The second idea was watermarking — a faint, deliberate signature baked into generated audio by the model that made it. Several generation tools do this. It can be robust, and when a detector finds a watermark it recognizes, that's strong evidence. But a watermark only catches tracks made by cooperating tools that chose to mark their output, and only until someone learns to scrub it. It's a fence, not a wall, and it only fences the polite.

The third, and the shakiest, was the statistical classifier — a model trained on examples of human and machine music, learning to spot the difference. This is the engine behind most "scan your playlist" tools, because it needs nothing from the file but the audio itself. It's also the one that flagged my friend's basement recording. Classifiers learn the texture of the training data, not the truth of the world. Lo-fi human recordings can look synthetic. Clean AI renders can look like a competent session player. The model is confident either way, because confidence is what it was trained to output.

So the lineage runs: metadata (strong, fragile), to watermarking (strong, narrow), to statistical detection (broad, soft). Somewhere along that chain the public conversation collapsed three different reliabilities into one word — detection — and inherited the confidence of the strongest link while mostly using the weakest.

The numbers that built the alarm

The urgency around all this got its fuel from scale. Platforms have reported enormous volumes of new uploads daily, and AI tracks now make up a meaningful and growing share of catalogs. Those figures are real and they matter — a flood of generated music is genuinely reshaping how playlists get filled and how royalties get split.

But a count of suspected AI tracks is not a measurement of detection accuracy. "We labeled millions of tracks" tells you how busy the classifier was, not how often it was right. The two numbers get reported together so often that the second borrows credibility from the first. A tool can label thirteen million tracks and still misjudge the one on your playlist, and nothing in the press release will tell you which.

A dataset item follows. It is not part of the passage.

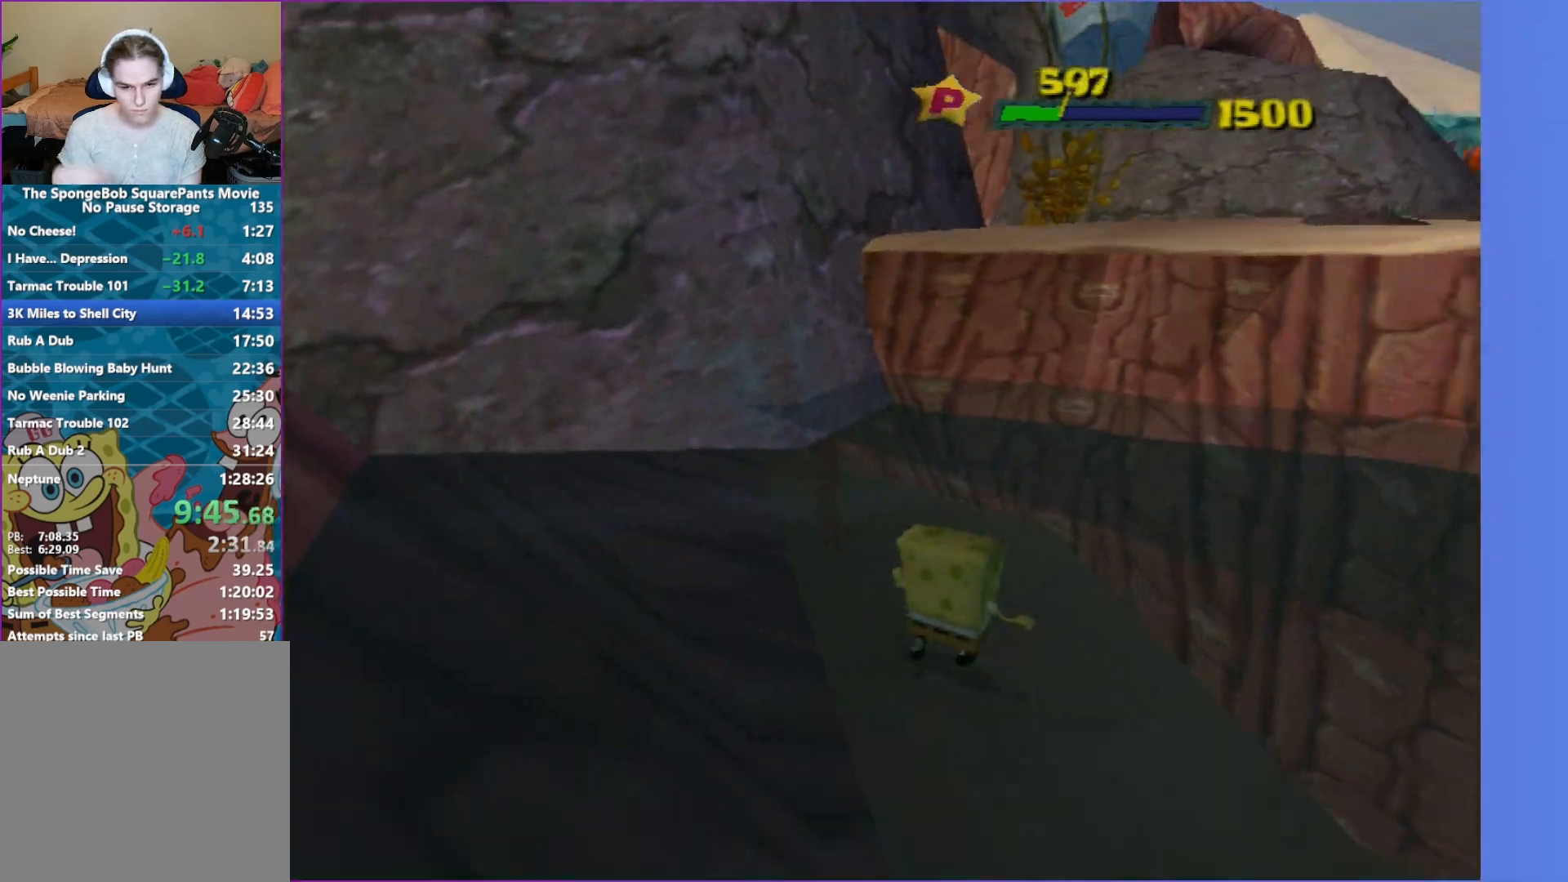
{"buttons": [], "left_stick": "up-right", "right_stick": "center", "events": []}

What a playlist scan actually gives you

If you run one of these reports — Deezer's playlist analyzer and a handful of independent web tools will scan against Spotify and Apple Music libraries as of writing — here's how to read it honestly.

A flag is a guess, not a verdict. Treat it as "worth a second listen," not "confirmed synthetic."
No flag is not a clearance. Detection misses things, especially well-produced renders and hybrid tracks where a human wrote the song and a model filled the arrangement.
Watermark hits are your strongest signal. If a report distinguishes a detected watermark from a statistical guess, the watermark deserves more weight.
The interesting middle is invisible. A track co-written by a person and a model, or a human song mastered with AI tools, is neither and both. Most detectors have no honest category for it, so they pick one.

For a casual listener, the useful takeaway is modest and real: these tools are good at surfacing the obvious — the generic, fully-synthetic filler that streaming farms churn out by the thousand. That's most of what bothers people about AI on playlists, and catching it has value. They're far less reliable at the edges, which is exactly where the music you'd actually argue about lives.

None of this is an argument against the tools. It's an argument for reading them the way you'd read a smoke detector: a useful alarm, not a courtroom. The platforms building these features are responding to a genuine problem, and the better ones are honest about probabilities. The risk isn't the technology. It's the rounding.

The myth: a detector can tell you whether the song you're hearing was made by a machine. The more accurate version: a detector can tell you how much a song resembles the machine-made music it was trained on — and the distance between those two sentences is where your favorite basement band lives.